Note that for easier access the module is name ot instead of pot.

## Examples

The examples folder contain several examples and use case for the library.

Here is a list of the Python notebook if you want a quick look:

• [1D optimal transport](examples/Demo_1D_OT.ipynb)
• [2D optimal transport on empirical distributions](examples/Demo_2D_OT_samples.ipynb)
• [1D Wasserstein barycenter](examples/Demo_1D_barycenter.ipynb)
• [OT with user provided regularization](examples/Demo_Optim_OTreg.ipynb)

## Acknowledgements

The contributors to this library are: * [Rémi Flamary](http://remi.flamary.com/) * [Nicolas Courty](http://people.irisa.fr/Nicolas.Courty/) * [Laetitia Chapel](http://people.irisa.fr/Laetitia.Chapel/)

This toolbox benefit a lot from open source research and we would like to thank the following persons for providing some code (in various languages):

• [Gabriel Peyré](http://gpeyre.github.io/) (Wasserstein Barycenters in Matlab)
• [Nicolas Bonneel](http://liris.cnrs.fr/~nbonneel/) ( C++ code for EMD)
• [Antoine Rolet](https://arolet.github.io/) ( Mex file for EMD )
• [Marco Cuturi](http://marcocuturi.net/) (Sinkhorn Knopp in Matlab/Cuda)

## References

[1] Bonneel, N., Van De Panne, M., Paris, S., & Heidrich, W. (2011, December). Displacement interpolation using Lagrangian mass transport.

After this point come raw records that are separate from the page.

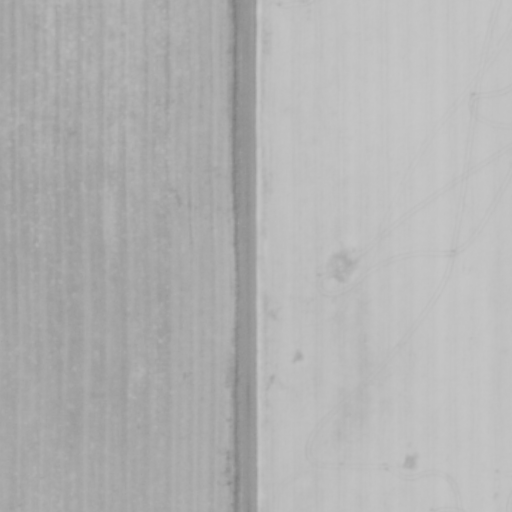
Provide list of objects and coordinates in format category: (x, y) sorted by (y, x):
road: (254, 256)
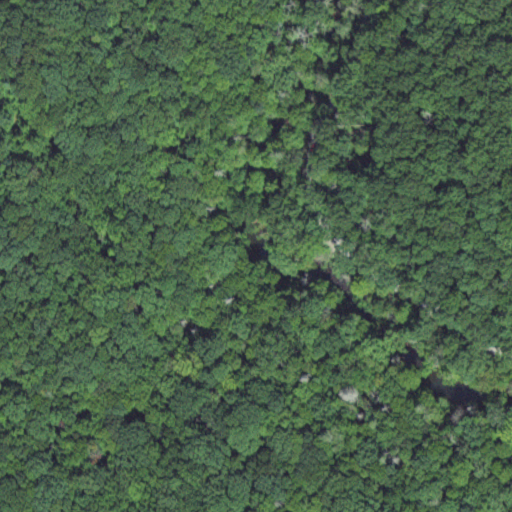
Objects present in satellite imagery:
road: (324, 220)
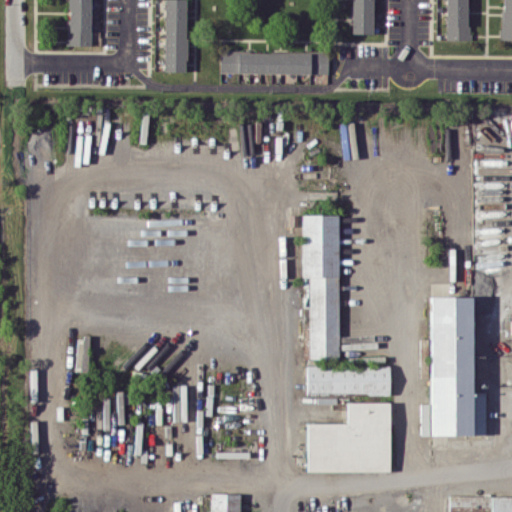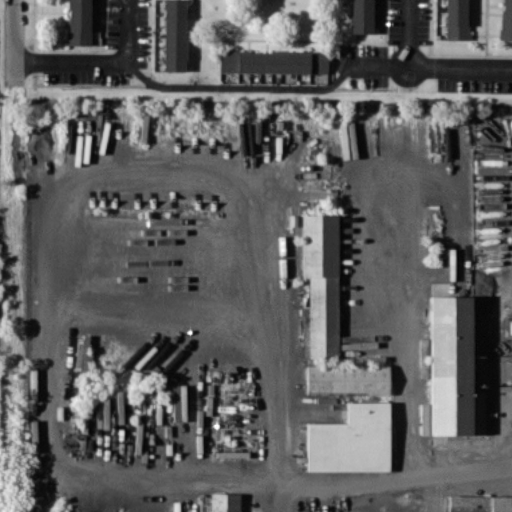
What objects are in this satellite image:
building: (360, 16)
building: (456, 19)
building: (506, 19)
building: (78, 22)
road: (14, 30)
road: (410, 32)
building: (174, 35)
road: (101, 60)
building: (273, 61)
road: (430, 65)
road: (238, 84)
road: (45, 270)
building: (320, 283)
road: (159, 315)
building: (452, 369)
building: (346, 378)
building: (350, 440)
road: (283, 497)
building: (223, 501)
building: (479, 503)
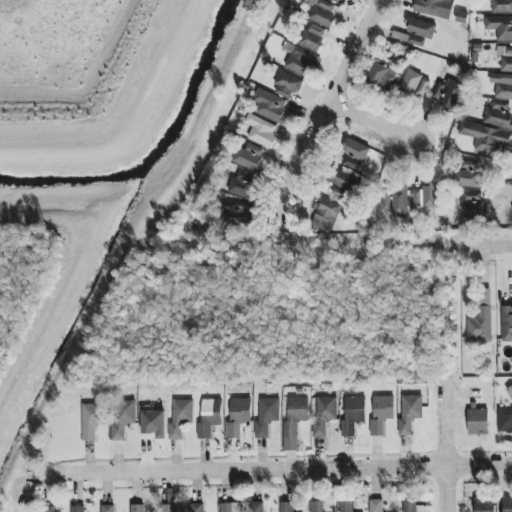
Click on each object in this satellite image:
building: (339, 0)
building: (501, 6)
building: (435, 8)
building: (324, 13)
building: (500, 27)
building: (421, 28)
building: (313, 37)
building: (415, 41)
building: (301, 61)
building: (507, 61)
building: (381, 76)
building: (382, 76)
building: (411, 82)
building: (411, 82)
building: (286, 85)
building: (502, 85)
building: (287, 86)
building: (502, 86)
building: (423, 87)
building: (423, 87)
building: (439, 91)
building: (439, 91)
building: (450, 96)
building: (451, 96)
building: (270, 106)
building: (270, 106)
road: (327, 111)
building: (498, 115)
building: (499, 115)
road: (373, 122)
building: (261, 131)
building: (261, 131)
building: (485, 138)
building: (486, 138)
building: (355, 150)
building: (356, 150)
building: (249, 157)
building: (249, 158)
building: (351, 164)
building: (352, 164)
building: (468, 175)
building: (469, 176)
building: (342, 183)
building: (242, 184)
building: (343, 184)
building: (243, 185)
building: (426, 195)
building: (426, 196)
building: (396, 201)
building: (396, 201)
building: (473, 206)
building: (474, 207)
building: (236, 211)
building: (235, 212)
building: (325, 214)
building: (326, 215)
road: (488, 248)
building: (481, 321)
building: (481, 321)
building: (506, 322)
building: (506, 322)
building: (510, 392)
building: (510, 392)
building: (353, 414)
building: (353, 414)
building: (381, 414)
building: (410, 414)
building: (410, 414)
building: (324, 415)
building: (381, 415)
building: (208, 416)
building: (266, 416)
building: (324, 416)
building: (179, 417)
building: (180, 417)
building: (209, 417)
building: (237, 417)
building: (238, 417)
building: (266, 417)
building: (121, 418)
building: (151, 418)
building: (152, 418)
building: (121, 419)
building: (92, 420)
building: (92, 420)
building: (504, 421)
building: (505, 421)
building: (293, 422)
building: (294, 422)
building: (478, 422)
building: (478, 422)
road: (444, 445)
road: (276, 470)
building: (345, 499)
building: (346, 499)
building: (507, 504)
building: (507, 504)
building: (484, 505)
building: (484, 505)
building: (317, 506)
building: (414, 506)
building: (414, 506)
building: (198, 507)
building: (198, 507)
building: (231, 507)
building: (231, 507)
building: (257, 507)
building: (257, 507)
building: (286, 507)
building: (286, 507)
building: (317, 507)
building: (109, 508)
building: (109, 508)
building: (137, 508)
building: (137, 508)
building: (167, 508)
building: (167, 508)
building: (49, 509)
building: (49, 509)
building: (78, 509)
building: (78, 509)
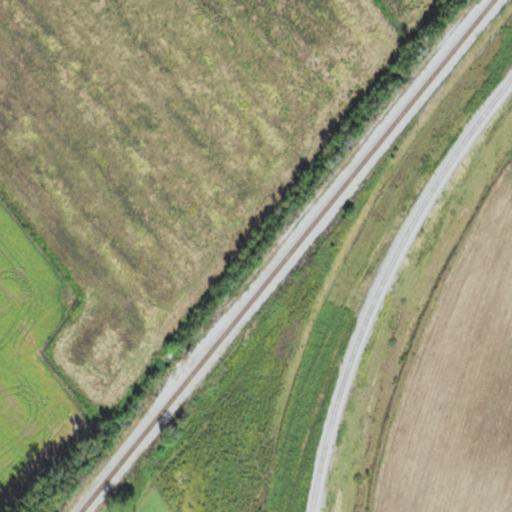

In ACM Transactions on Graphics (TOG) (Vol. 30, No. 6, p. 158). ACM.

[2] Cuturi, M. (2013). Sinkhorn distances: Lightspeed computation of optimal transport. In Advances in Neural Information Processing Systems (pp. 2292-2300).

[3] Benamou, J. D., Carlier, G., Cuturi, M., Nenna, L., & Peyré, G. (2015). Iterative Bregman projections for regularized transportation problems. SIAM Journal on Scientific Computing, 37(2), A1111-A1138.

[4] S. Nakhostin, N. Courty, R. Flamary, D. Tuia, T. Corpetti, Supervised planetary unmixing with optimal transport, Whorkshop on Hyperspectral Image and Signal Processing : Evolution in Remote Sensing (WHISPERS), 2016.

[5] N. Courty; R. Flamary; D. Tuia; A. Rakotomamonjy, “Optimal Transport for Domain Adaptation,” in IEEE Transactions on Pattern Analysis and Machine Intelligence , vol.PP, no.99, pp.1-1

[6] Ferradans, S., Papadakis, N., Peyré, G., & Aujol, J. F. (2014). Regularized discrete optimal transport. SIAM Journal on Imaging Sciences, 7(3), 1853-1882.

[7] Rakotomamonjy, A., Flamary, R., & Courty, N. (2015). Generalized conditional gradient: analysis of convergence and applications. arXiv preprint arXiv:1510.06567.